Frode Marton Meling wrote:

>>>     
>> Strange... I tried with same settings as you, but I only get access to 
>> endians interface on Green interface.
>> if I ping another server on Green I get:
>>  From 192.168.3.60 icmp_seq=1 Destination Host Unreachable
>>  From 192.168.3.60 icmp_seq=2 Destination Host Unreachable
>>
>> And it looks like my routing information is updated also. A route 
>> command says:
>> 192.168.3.0     *               255.255.255.0   U     0      0        0 tap0
>> 192.168.1.0     *               255.255.255.0   U     0      0        0 eth0
>> default         192.168.3.1     0.0.0.0         UG    0      0        0 tap0
>> And 3.1 is my endian firewall..
>>
>> PS! my klient is standard installed Kubuntu edgy 6.10 install.
>>
>>


I'm not a networking expert or anything [lucky when it gets down to this kind 
of problem I can pass off to a friend of mine who is] but the basic idea of how 
this is working is....


OpenVPN makes a tap devices when you connect to Endian that tap [/dev/tap1] is 
connected to the bridge device [/dev/br0] of the green network.

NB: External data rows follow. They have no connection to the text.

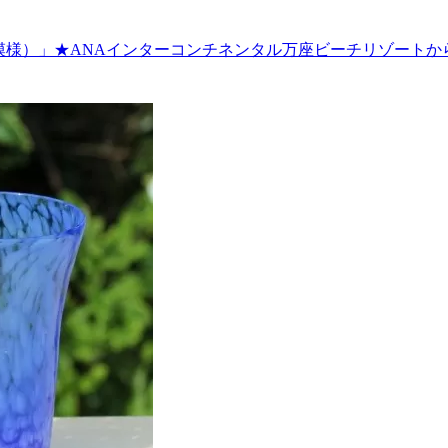
模様）」★ANAインターコンチネンタル万座ビーチリゾートから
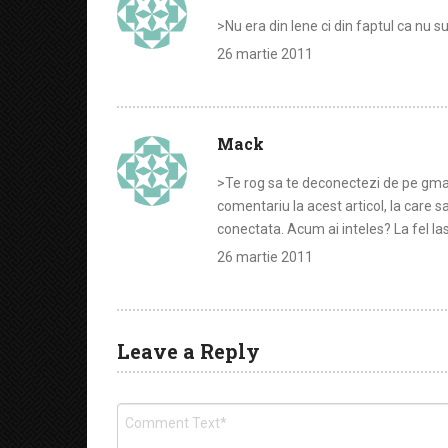
>Nu era din lene ci din faptul ca nu 
26 martie 2011
Mack
>Te rog sa te deconectezi de pe gmail
comentariu la acest articol, la care s
conectata. Acum ai inteles? La fel lasa
26 martie 2011
Leave a Reply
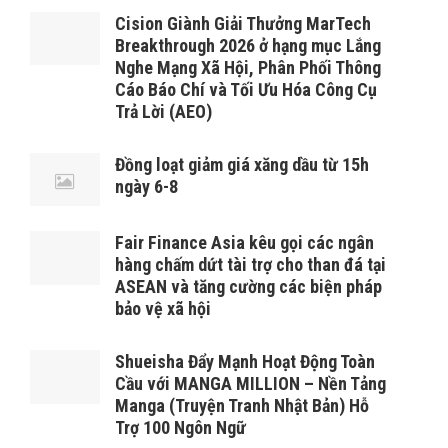
Cision Giành Giải Thưởng MarTech
Breakthrough 2026 ở hạng mục Lắng
Nghe Mạng Xã Hội, Phân Phối Thông
Cáo Báo Chí và Tối Ưu Hóa Công Cụ
Trả Lời (AEO)
Đồng loạt giảm giá xăng dầu từ 15h
ngày 6-8
Fair Finance Asia kêu gọi các ngân
hàng chấm dứt tài trợ cho than đá tại
ASEAN và tăng cường các biện pháp
bảo vệ xã hội
Shueisha Đẩy Mạnh Hoạt Động Toàn
Cầu với MANGA MILLION – Nền Tảng
Manga (Truyện Tranh Nhật Bản) Hỗ
Trợ 100 Ngôn Ngữ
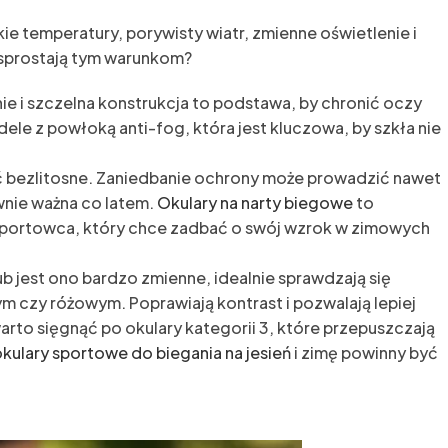
ie temperatury, porywisty wiatr, zmienne oświetlenie i
y sprostają tym warunkom?
 i szczelna konstrukcja to podstawa, by chronić oczy
le z powłoką anti-fog, która jest kluczowa, by szkła nie
ć bezlitosne. Zaniedbanie ochrony może prowadzić nawet
ównie ważna co latem.
Okulary na narty biegowe
to
ortowca, który chce zadbać o swój wzrok w zimowych
lub jest ono bardzo zmienne, idealnie sprawdzają się
 czy różowym. Poprawiają kontrast i pozwalają lepiej
rto sięgnąć po okulary kategorii 3, które przepuszczają
kulary sportowe do biegania na jesień
i zimę powinny być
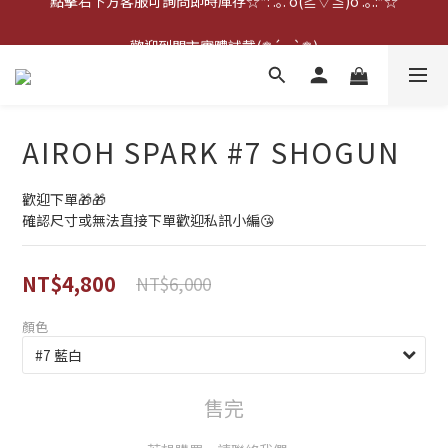
點擊右下方客服可詢問即時庫存☆*: .｡. o(≧▽≦)o .｡.:*☆
歡迎到門市實體試戴(❁´◡`❁)
雨衣盲盒現正開跑╰(*°▽°*)╯
點擊右下方客服可詢問即時庫存☆*: .｡. o(≧▽≦)o .｡.:*☆
AIROH SPARK #7 SHOGUN
歡迎下單🎁🎁
確認尺寸或無法直接下單歡迎私訊小編😘
NT$4,800
NT$6,000
顏色
售完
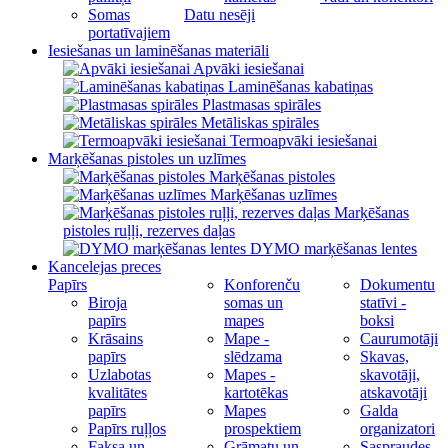
Somas
Datu nesēji
portatīvajiem
Iesiešanas un laminēšanas materiāli
Apvāki iesiešanai
Laminēšanas kabatiņas
Plastmasas spirāles
Metāliskas spirāles
Termoapvāki iesiešanai
Marķēšanas pistoles un uzlīmes
Marķēšanas pistoles
Marķēšanas uzlīmes
Marķēšanas
pistoles ruļļi, rezerves daļas
DYMO marķēšanas lentes
Kancelejas preces
Papīrs
Konforenču
Dokumentu
Biroja
somas un
statīvi -
papīrs
mapes
boksi
Krāsains
Mape -
Caurumotāji
papīrs
slēdzama
Skavas,
Uzlabotas
Mapes -
skavotāji,
kvalitātes
kartotēkas
atskavotāji
papīrs
Mapes
Galda
Papīrs ruļļos
prospektiem
organizatori
Faksa un
Grāmatu un
Saspraudes,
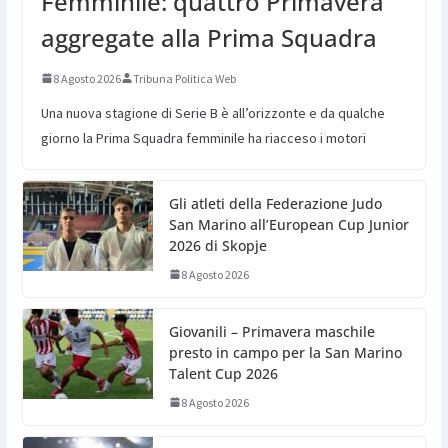
Femminile: quattro Primavera
aggregate alla Prima Squadra
8 Agosto 2026
Tribuna Politica Web
Una nuova stagione di Serie B è all’orizzonte e da qualche
giorno la Prima Squadra femminile ha riacceso i motori
Gli atleti della Federazione Judo
San Marino all’European Cup Junior
2026 di Skopje
8 Agosto 2026
Giovanili – Primavera maschile
presto in campo per la San Marino
Talent Cup 2026
8 Agosto 2026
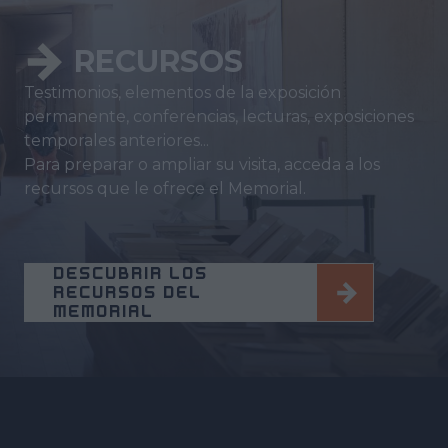
RECURSOS
Testimonios, elementos de la exposición
permanente, conferencias, lecturas, exposiciones
temporales anteriores...
Para preparar o ampliar su visita, acceda a los
recursos que le ofrece el Memorial.
DESCUBRIR LOS
RECURSOS DEL
MEMORIAL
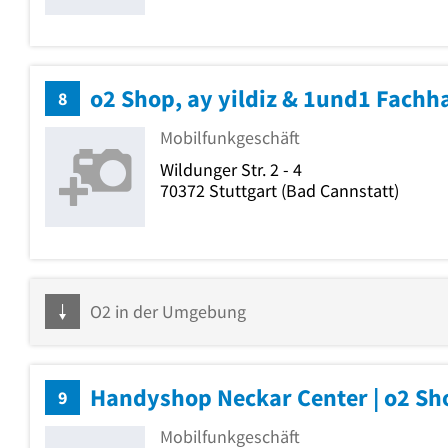
8
Mobilfunkgeschäft
Wildunger Str. 2 - 4
70372
Stuttgart
(Bad Cannstatt)
O2 in der Umgebung
Handyshop Neckar Center | o2 Sh
9
Mobilfunkgeschäft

The Bridge sees 
all traffic that passes across the ethernet interface [eth0]. So when a packet 
  that is for the openvpn client hits the br0 device it gets forwarded to the 
tap1 device and down the tunnel to you. [This works because Endian is setup to 
forward packets like a router.]

Knowing that how you can do a little debugging with tcpdump.

First connect from your client into Endian. Then ssh into endian as root start 
a tcpdump like so

tcpdump -i br0 | grep '<vpnclient>'

where vpnclient is either the IP address or the hostname if you have /etc/hosts 
entries that will translate this.

Now ping from the Client into the network. You should see traffic ICMP request 
and replies. If you see only requests it means the ping goes out the bridge but 
never makes it back. If you have a Unix box on the green network you can 
tcpdump on it also grepping for the vpnclient and see if the traffic makes it 
that far or not.

Another useful thing to check is the ARP cache. On your client you can type 
"Arp -a" to see if you have the MAC address of the host you are trying to ping. 
You should, if not then the arp reply never got back down the tunnel. You can 
arp -a on endian also to see the arp address of the tap IP.

With that information you can at least make guess as to what is going on. In my 
case we see the traffic going out the bridge and getting to the host in the 
green network, and the traffic leaving the host in the green network but never 
making it back to Endian. [Tcpdump puts your device into promiscuous mode so 
all traffic on the line is shown.] So I'm pretty sure that Endian is not the 
problem and something in the internal network is messing things up.

Hope that helps, like I said when we solve this I'll post it however it is 
likely to be an obscure problem related to Cisco Switches.